Starting at the line with "[104,424,189,438] Assumptions: ->" and going on through the line with "[101,629,157,644] What: ->", reproduce each line in the records below exactly and nothing more.

SOURCE MATERIAL: Begin

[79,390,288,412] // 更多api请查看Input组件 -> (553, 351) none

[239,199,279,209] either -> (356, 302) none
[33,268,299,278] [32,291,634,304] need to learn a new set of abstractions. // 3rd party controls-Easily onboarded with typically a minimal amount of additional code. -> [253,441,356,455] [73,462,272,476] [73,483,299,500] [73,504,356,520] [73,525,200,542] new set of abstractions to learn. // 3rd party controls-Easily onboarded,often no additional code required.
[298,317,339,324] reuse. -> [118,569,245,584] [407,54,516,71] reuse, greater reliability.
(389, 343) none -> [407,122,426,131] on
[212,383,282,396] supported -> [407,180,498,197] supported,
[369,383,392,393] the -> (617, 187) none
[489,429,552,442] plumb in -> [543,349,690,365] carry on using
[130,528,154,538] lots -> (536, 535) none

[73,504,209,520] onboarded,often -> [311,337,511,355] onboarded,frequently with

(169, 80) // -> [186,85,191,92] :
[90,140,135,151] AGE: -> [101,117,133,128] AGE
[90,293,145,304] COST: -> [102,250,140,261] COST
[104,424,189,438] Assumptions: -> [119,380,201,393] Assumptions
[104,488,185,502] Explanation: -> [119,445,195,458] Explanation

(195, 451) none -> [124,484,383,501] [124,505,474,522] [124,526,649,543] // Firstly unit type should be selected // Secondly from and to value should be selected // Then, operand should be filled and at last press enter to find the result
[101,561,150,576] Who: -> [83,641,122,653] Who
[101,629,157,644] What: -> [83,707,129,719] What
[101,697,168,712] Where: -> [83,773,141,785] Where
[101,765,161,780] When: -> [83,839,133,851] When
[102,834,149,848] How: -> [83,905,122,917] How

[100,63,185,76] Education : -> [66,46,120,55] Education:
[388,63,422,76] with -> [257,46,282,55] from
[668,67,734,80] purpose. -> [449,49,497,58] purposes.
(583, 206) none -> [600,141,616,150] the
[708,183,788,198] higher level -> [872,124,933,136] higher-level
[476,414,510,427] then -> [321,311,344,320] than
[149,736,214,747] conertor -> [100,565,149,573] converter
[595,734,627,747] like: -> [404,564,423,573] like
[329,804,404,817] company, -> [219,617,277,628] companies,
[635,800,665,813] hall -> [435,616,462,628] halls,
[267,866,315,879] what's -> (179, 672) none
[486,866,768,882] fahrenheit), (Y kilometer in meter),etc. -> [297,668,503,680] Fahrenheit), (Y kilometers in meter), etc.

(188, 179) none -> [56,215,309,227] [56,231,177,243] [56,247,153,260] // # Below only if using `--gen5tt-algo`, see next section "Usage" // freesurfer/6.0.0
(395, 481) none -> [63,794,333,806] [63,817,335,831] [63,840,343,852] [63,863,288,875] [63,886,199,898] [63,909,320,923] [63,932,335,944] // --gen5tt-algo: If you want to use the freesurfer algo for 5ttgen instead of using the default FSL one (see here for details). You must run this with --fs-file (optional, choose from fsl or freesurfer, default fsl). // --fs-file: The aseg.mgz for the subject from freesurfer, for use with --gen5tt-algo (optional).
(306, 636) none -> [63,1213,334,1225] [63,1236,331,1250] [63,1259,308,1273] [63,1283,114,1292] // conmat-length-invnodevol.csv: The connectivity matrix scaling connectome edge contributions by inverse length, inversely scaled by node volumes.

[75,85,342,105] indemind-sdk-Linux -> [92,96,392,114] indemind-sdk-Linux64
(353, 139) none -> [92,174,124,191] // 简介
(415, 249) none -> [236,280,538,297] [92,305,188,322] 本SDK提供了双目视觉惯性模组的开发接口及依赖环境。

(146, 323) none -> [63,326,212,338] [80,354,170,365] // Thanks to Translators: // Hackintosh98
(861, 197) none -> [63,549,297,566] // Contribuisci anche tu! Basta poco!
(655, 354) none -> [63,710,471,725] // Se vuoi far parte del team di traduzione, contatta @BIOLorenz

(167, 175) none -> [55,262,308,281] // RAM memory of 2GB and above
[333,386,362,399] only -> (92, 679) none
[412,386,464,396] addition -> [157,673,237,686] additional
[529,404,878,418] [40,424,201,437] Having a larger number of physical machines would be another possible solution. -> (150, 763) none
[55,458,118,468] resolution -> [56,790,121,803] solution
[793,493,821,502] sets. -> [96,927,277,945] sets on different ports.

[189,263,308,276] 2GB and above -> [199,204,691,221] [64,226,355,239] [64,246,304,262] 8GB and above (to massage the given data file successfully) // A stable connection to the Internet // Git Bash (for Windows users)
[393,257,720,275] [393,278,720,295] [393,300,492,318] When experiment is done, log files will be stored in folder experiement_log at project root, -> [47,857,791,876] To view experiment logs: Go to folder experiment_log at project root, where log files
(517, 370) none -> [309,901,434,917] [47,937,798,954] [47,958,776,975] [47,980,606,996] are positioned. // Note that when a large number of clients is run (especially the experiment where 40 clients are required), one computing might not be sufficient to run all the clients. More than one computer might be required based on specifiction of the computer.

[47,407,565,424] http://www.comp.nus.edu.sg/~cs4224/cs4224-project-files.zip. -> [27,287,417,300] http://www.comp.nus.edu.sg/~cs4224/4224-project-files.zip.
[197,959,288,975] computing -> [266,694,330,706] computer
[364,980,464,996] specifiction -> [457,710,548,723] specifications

SOURCE MATERIAL: End

• **RESPONSE**
[104,424,189,438] Assumptions: -> [119,380,201,393] Assumptions
[104,488,185,502] Explanation: -> [119,445,195,458] Explanation

(195, 451) none -> [124,484,383,501] [124,505,474,522] [124,526,649,543] // Firstly unit type should be selected // Secondly from and to value should be selected // Then, operand should be filled and at last press enter to find the result
[101,561,150,576] Who: -> [83,641,122,653] Who
[101,629,157,644] What: -> [83,707,129,719] What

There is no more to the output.